* start Reading passage *
# Bidding a commercial lot



## ifishwalleye (Sep 27, 2019)

I am new to the commercial snow plowing. The past two seasons, I plowed for an hourly rate and I would get reimbursed for salt. 
This year my one commercial wants me to place a bid for the season including salt. I want to give them a reasonable bid but I have not a clue on how to figure out what to bid! 
Last year I billed them for approximately $18,000 which included snow removal and salting. When I met with them, he stated that he thought that was on the high side; however he also said that I did a great job and that he doesn’t mind paying for quality work. 
So what they want me to do is write up a contact for November through March. 
I figured that I spent approximately $3,000 on salt last year. 
I would appreciate any help on how to place this bid. I want to be reasonable but yet I also need to make money!!!

Thank you!


----------



## BossPlow2010 (Sep 29, 2010)

Take the average for the past seasons and increase it to what you feel is right.


----------



## cjames808 (Dec 18, 2015)

What are the specs and sq ft of the lot?

You should be charging per application or by the ton spread as this take time, equipment and materials.


----------



## dieselss (Jan 3, 2008)

You cant really factor in salt at a seasonal price. You could be salting way more then another year or less.
* end Reading passage *
> [Problems]
1 – According to the snow plowing thread, approximately how much did the original poster spend on salt last year?
2 – Translate the following sentence from the snow plowing thread into Spanish: "Take the average for the past seasons and increase it to what you feel is right."
3 – List the usernames of everyone who posts in the snow plowing thread.
The records that follow have no connection to the snow plowing thread.
* start Provided data *
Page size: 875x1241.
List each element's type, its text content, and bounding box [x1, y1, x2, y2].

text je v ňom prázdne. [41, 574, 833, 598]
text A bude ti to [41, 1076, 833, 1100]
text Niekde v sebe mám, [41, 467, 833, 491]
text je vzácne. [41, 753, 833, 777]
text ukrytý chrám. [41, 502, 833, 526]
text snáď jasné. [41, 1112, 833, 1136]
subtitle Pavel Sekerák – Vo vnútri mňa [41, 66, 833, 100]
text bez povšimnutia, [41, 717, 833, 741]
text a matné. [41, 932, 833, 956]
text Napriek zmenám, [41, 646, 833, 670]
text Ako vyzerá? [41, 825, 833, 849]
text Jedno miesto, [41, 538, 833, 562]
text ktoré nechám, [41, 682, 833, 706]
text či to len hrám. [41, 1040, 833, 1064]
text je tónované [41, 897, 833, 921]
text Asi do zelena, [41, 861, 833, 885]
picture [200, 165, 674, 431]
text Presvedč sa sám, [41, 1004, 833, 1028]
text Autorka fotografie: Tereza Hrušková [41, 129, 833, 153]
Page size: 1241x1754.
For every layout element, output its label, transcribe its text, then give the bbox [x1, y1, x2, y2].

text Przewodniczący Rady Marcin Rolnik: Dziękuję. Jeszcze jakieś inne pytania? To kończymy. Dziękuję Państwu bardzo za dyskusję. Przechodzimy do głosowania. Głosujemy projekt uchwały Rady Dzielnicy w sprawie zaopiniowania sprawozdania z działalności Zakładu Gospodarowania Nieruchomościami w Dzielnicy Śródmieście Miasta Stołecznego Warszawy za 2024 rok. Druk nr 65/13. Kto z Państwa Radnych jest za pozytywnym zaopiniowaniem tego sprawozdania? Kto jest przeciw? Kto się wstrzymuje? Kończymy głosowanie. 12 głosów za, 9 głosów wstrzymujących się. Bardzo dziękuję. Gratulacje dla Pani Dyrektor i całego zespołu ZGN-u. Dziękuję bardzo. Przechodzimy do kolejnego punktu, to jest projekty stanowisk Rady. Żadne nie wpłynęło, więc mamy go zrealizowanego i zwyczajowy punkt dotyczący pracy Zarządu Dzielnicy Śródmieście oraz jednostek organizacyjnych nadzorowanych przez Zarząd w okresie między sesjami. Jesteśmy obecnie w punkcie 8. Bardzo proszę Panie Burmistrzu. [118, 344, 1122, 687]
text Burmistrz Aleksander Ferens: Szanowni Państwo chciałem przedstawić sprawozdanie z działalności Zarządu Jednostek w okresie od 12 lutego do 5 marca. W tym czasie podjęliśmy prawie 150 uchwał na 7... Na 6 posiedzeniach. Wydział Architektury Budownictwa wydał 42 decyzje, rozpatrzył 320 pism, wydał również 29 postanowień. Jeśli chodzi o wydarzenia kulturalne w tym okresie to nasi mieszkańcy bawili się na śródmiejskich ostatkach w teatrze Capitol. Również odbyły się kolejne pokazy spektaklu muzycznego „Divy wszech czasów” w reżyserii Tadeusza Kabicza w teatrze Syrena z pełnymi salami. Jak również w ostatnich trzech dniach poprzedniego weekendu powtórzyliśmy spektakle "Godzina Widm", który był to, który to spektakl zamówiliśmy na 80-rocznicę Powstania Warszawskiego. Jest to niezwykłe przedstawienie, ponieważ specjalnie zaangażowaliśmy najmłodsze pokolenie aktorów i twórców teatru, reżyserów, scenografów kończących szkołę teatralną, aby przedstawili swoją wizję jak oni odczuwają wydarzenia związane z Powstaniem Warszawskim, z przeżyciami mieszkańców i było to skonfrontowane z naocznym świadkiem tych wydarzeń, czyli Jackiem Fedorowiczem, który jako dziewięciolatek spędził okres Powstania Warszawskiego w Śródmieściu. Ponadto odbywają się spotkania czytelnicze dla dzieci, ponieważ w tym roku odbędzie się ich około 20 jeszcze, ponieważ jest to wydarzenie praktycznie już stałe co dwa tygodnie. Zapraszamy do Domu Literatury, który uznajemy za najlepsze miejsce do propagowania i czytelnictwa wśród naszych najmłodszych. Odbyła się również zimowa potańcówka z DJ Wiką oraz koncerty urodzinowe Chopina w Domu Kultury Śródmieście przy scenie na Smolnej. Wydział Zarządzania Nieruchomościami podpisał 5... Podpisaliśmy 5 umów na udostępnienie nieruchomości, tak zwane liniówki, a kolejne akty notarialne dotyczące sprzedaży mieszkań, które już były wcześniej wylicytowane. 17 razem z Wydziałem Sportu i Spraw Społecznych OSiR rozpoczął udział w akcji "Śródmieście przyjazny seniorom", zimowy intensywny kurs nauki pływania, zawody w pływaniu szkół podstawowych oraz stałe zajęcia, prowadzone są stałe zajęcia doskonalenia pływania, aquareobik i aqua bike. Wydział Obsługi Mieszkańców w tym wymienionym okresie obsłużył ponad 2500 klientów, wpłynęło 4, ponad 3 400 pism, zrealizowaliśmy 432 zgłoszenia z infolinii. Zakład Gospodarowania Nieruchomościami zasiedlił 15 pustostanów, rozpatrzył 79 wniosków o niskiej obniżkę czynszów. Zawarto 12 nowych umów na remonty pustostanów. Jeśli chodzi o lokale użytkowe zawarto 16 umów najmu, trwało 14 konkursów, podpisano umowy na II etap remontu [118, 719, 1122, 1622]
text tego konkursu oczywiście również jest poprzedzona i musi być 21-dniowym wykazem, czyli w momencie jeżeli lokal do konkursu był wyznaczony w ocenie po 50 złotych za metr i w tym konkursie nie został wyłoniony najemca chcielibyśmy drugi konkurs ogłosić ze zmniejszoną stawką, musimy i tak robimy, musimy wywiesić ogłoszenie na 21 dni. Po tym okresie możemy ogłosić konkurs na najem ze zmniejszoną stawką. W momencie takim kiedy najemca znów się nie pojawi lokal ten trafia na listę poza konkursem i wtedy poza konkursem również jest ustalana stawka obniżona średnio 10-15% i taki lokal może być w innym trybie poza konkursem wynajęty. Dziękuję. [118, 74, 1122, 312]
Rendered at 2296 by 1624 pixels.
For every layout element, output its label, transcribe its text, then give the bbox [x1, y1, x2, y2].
* end Provided data *
> [In response]
1 – Approximately $3,000.

2 – Tome el promedio de las temporadas anteriores y auméntelo hasta lo que considere adecuado.

3 – ifishwalleye, BossPlow2010, cjames808, dieselss